WORK REQUIRED:
Count the lines in the records below that contain the string "chauffant", and give only that number.
----------------
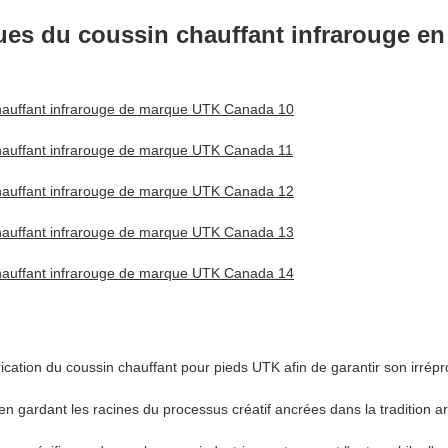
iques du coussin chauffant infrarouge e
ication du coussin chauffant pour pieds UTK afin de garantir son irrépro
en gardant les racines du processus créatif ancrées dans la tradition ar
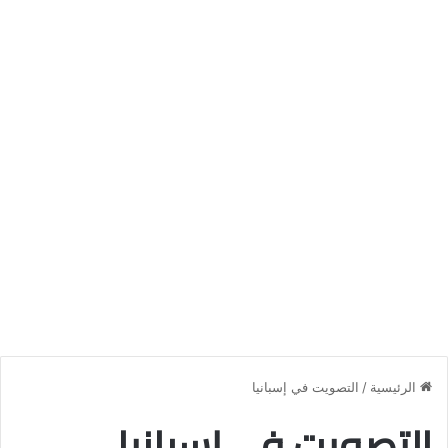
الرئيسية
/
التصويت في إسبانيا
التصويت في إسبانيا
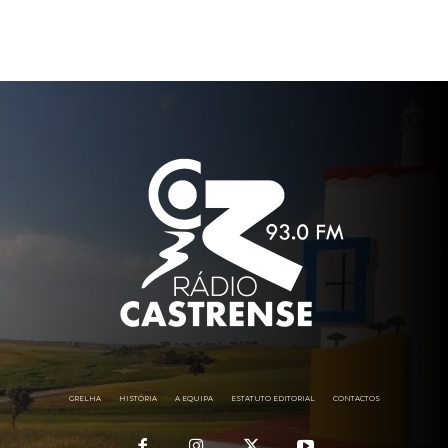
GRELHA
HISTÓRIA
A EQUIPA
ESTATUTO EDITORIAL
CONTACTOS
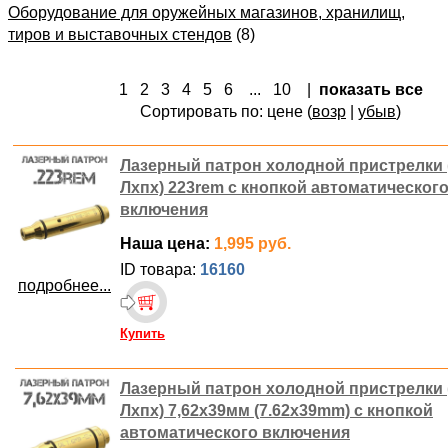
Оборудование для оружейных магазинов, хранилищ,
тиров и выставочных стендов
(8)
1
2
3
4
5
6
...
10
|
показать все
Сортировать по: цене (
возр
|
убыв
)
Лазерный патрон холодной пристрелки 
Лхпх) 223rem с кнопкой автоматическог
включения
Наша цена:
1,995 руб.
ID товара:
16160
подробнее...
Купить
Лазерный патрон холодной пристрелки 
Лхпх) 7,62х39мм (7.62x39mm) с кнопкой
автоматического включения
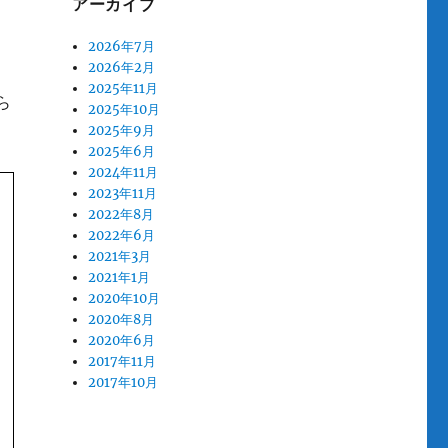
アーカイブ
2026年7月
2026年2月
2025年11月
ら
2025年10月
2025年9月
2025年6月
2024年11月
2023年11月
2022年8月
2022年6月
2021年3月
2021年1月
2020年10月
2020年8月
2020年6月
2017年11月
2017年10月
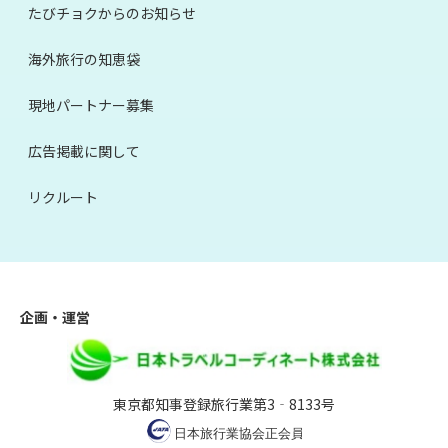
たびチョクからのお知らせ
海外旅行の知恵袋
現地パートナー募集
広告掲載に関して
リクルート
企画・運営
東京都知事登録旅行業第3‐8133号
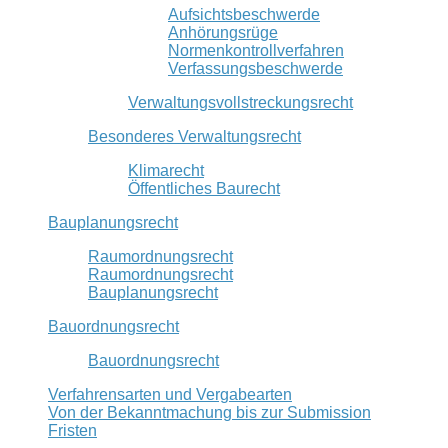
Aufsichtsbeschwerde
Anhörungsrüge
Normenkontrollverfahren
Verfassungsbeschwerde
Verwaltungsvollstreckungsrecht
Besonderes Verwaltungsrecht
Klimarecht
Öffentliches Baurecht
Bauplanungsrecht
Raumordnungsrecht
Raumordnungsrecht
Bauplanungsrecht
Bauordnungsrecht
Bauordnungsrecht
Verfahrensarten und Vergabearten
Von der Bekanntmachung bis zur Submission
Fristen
----------------
RESPONSE TO THE EXERCISE:
2